I've never enjoyed the timbre of Destinn's voice on recordings, but knowing what recordings of that era did to sopranos I don't judge her on that basis. It's obviously a voice with dramatic qualities that sounds constrained by the acoustic process. It's also more the sort of voice I associate with Verdi, although Tetrazzini would certainly have had the necessary power to make her more silvery instrument heard. Here Destinn is more emotive, so I give her my vote.


----------



## amfortas (Jun 15, 2011)

nina foresti said:


> Well if one prefers the Albanese-Pons sound I guess Tettrazini would fit the bill nicely with all her fancy interpolations and good trills but her voice sounds too "girlish" for my taste and Destinn, after a slightly faltering start, takes the cake. Her trills were wonderful and her voice had a more womanly quality to it.

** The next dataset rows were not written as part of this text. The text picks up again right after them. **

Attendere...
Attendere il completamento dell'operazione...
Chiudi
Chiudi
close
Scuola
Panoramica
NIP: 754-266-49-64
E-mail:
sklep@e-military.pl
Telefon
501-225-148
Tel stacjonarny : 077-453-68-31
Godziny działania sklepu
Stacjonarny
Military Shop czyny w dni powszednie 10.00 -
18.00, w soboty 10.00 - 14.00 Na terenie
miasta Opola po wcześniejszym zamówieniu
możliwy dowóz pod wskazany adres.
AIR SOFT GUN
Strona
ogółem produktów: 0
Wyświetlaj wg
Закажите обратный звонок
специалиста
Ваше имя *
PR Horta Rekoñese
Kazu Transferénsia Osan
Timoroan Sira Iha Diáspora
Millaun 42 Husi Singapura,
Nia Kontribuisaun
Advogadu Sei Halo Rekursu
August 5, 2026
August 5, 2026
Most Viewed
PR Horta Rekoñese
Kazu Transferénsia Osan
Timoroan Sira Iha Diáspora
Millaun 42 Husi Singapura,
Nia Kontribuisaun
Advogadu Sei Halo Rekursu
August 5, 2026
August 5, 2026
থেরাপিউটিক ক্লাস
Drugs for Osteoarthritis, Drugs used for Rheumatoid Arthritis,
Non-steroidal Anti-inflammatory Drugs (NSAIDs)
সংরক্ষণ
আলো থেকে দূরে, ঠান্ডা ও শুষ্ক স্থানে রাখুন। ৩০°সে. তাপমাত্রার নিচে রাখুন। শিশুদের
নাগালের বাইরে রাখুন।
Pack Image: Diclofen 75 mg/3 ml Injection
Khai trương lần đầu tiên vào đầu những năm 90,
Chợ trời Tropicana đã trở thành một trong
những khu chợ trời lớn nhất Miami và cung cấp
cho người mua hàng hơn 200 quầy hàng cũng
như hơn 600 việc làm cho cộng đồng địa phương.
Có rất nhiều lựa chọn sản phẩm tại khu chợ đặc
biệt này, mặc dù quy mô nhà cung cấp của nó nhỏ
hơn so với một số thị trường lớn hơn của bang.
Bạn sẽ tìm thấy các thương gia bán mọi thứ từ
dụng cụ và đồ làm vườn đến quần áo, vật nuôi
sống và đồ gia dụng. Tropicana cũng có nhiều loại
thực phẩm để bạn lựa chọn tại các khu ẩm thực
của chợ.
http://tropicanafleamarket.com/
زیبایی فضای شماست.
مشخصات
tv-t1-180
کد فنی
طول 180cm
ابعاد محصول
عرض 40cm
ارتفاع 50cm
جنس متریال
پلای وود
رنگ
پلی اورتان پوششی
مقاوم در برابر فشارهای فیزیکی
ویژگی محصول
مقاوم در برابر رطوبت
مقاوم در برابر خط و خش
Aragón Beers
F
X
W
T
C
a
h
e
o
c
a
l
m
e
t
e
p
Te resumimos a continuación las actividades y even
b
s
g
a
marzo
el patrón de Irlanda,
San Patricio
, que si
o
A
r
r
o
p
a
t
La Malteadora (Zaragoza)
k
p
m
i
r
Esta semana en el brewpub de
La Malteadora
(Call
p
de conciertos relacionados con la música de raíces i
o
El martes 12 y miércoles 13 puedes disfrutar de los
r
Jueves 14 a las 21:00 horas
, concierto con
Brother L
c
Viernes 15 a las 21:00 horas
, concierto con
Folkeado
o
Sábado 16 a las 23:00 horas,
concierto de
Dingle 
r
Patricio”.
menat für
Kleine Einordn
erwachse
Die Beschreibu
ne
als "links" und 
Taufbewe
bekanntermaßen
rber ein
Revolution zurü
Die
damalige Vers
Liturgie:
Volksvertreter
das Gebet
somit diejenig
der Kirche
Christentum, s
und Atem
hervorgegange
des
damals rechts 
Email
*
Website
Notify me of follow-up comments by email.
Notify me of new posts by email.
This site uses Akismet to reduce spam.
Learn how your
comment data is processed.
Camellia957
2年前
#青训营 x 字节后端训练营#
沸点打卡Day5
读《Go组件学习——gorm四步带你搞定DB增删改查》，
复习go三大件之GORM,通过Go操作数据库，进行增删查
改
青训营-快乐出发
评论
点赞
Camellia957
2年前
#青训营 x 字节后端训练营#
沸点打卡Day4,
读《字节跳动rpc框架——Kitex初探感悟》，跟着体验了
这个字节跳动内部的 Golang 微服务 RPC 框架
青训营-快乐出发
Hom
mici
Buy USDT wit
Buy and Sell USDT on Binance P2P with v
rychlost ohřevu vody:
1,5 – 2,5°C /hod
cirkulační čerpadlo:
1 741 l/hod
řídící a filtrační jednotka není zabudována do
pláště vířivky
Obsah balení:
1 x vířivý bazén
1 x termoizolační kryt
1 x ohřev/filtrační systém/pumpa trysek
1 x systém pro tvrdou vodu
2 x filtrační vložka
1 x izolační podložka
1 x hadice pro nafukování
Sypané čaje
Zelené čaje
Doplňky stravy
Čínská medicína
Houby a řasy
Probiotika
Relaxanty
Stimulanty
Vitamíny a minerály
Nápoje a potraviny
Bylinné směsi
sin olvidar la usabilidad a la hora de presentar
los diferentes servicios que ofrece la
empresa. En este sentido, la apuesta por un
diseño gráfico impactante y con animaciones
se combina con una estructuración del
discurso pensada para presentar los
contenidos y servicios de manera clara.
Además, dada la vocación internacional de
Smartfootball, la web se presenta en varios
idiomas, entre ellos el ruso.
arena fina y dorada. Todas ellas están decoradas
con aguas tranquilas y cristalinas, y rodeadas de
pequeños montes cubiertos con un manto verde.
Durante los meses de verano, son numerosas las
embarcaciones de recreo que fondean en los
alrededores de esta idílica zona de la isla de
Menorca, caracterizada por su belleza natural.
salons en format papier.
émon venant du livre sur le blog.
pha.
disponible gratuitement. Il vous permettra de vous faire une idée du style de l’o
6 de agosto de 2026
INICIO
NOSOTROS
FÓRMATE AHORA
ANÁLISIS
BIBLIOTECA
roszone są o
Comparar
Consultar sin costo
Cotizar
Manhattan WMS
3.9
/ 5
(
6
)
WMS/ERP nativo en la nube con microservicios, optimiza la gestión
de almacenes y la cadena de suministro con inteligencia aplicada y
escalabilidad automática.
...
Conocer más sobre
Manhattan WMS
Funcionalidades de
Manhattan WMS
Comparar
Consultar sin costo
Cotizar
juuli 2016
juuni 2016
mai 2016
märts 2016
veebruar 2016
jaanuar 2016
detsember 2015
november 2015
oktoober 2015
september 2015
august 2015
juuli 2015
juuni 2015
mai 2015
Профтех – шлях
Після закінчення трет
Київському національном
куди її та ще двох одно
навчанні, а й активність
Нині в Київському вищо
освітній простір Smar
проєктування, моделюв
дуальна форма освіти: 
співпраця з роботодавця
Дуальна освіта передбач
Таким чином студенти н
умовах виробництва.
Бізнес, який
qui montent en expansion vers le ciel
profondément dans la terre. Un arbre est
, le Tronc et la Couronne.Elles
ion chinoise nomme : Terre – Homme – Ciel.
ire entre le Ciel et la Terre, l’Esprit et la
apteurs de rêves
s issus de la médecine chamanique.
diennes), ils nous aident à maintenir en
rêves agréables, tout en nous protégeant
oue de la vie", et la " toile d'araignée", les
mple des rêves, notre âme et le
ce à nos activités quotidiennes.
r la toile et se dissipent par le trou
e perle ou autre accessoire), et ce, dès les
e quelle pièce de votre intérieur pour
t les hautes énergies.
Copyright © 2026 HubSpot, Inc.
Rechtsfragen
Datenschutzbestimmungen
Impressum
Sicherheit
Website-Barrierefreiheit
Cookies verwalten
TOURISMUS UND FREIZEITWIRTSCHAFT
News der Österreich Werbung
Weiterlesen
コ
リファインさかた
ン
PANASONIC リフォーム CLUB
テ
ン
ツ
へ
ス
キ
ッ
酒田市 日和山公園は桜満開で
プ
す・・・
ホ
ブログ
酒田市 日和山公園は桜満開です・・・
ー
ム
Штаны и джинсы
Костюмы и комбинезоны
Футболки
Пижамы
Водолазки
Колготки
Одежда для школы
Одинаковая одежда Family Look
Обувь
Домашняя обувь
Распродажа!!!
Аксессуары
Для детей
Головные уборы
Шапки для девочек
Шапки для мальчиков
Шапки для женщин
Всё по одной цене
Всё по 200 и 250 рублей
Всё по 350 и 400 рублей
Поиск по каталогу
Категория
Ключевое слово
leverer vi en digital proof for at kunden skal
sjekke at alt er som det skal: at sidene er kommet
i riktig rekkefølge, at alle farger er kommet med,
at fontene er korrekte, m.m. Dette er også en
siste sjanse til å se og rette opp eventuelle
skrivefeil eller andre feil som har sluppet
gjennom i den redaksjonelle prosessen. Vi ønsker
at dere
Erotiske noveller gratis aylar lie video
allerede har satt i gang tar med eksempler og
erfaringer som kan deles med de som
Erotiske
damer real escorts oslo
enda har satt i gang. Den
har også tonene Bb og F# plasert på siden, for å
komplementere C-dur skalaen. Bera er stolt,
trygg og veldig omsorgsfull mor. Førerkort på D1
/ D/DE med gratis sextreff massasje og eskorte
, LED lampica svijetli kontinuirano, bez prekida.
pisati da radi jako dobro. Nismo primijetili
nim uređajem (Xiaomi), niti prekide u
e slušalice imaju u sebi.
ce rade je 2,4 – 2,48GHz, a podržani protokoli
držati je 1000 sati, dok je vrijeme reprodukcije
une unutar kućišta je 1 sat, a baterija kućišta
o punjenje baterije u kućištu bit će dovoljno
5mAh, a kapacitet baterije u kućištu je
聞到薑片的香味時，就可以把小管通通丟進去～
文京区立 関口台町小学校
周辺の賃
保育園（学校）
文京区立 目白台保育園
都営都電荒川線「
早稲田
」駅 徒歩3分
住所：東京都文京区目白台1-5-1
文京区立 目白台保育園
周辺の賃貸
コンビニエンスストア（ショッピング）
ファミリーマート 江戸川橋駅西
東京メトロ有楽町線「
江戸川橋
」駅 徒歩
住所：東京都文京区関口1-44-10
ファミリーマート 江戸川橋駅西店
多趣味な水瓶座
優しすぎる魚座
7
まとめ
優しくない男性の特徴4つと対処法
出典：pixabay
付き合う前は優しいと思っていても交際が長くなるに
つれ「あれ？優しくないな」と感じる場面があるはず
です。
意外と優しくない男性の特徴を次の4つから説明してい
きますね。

I feel much the same; Tettrazini just doesn't sound like what I think of as a Verdi soprano (or at any rate, a Leonora). So I give Destinn my vote, warts and all.


----------



## vivalagentenuova (Jun 11, 2019)

Both are excellent. Destinn's high notes are incredible, and the way that she comes out of the final trill is utterly suave. She also goes almost to a straight tone on the last note, which is a very interesting effect. Overall, however, I am giving it, ever so slightly, to Tetrazzini. In particular, the clarity and beautiful shaping of the following phrases swung my judgment:


> Com' aura di speranza
> aleggia in quella stanza:
> lo desta alle memorie
> ai sogni dell'amor!


Destinn's phrasing of this beautiful passage is not as coherent, though perhaps a touch more plaintive. Still, the way Tetrazzini renders the music brings out its expressiveness in a way that I found very moving. Tetrazzini is also smother on the ornaments. It's a very close call, however, and as others have expressed in other tournaments, I might say something different on a different day.


----------



## Tsaraslondon (Nov 7, 2013)

Tettrazzini's singing is wonderfully accomplished, as you might imagine, but I don't really like her version because she doesn't have that dark timbre that I feel is absolutely necessary for the role of Leonora. To me this aria should have an atmosphere of nocturnal plangency, rather like one of Chopin's Nocturnes and that isn't suggested to me here at all.

As others have mentioned already, Destinn evidently didn't record well, but the darker timbre of her voice suits the music much better, and there is also much that is wonderfully accomplished, including that superb trill at the end. Her performance is also more emotive, so I go with Destinn.

There are others I prefer though - Ponselle, Callas in her prime and, perhaps surprisingly, Frida Leider who may have been better known for her Wagner but also had a mean trill.


----------



## The Conte (May 31, 2015)

I agree with all that others have said here and whilst I prefer Tetrazzini's singing here, the colour of her voice just isn't suited to the aria. Destinn has a few technical problems, but not enough to make her version as unpleasant as some performances I've heard from more recent sopranos. Destinn sings with feeling, Tetrazzini could be reciting her shopping list. Destinn got my vote.

N.


----------